**Work task:** Begin with the line containing "1. knife <box>22,361,241,468</box>" and reproduce it and all later lines exactly, through the last line of the records. Add nothing else.

---+---

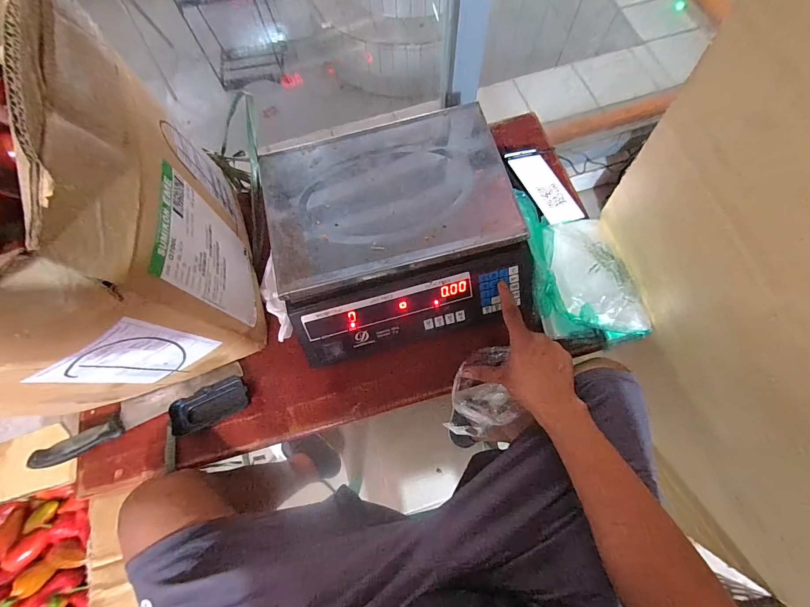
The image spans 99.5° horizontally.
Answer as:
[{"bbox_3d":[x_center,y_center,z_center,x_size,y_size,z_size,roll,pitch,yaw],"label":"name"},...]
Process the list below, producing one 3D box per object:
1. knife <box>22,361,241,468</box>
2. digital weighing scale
[{"bbox_3d":[-0.390,0.156,0.504,0.298,0.021,0.041,-26,74,-6],"label":"knife"},{"bbox_3d":[-0.013,-0.102,0.506,0.339,0.099,0.305,-11,73,-2],"label":"digital weighing scale"}]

---+---

**Solution for this task:**
1. knife <box>22,361,241,468</box>
2. digital weighing scale
[{"bbox_3d":[-0.390,0.156,0.504,0.298,0.021,0.041,-26,74,-6],"label":"knife"},{"bbox_3d":[-0.013,-0.102,0.506,0.339,0.099,0.305,-11,73,-2],"label":"digital weighing scale"}]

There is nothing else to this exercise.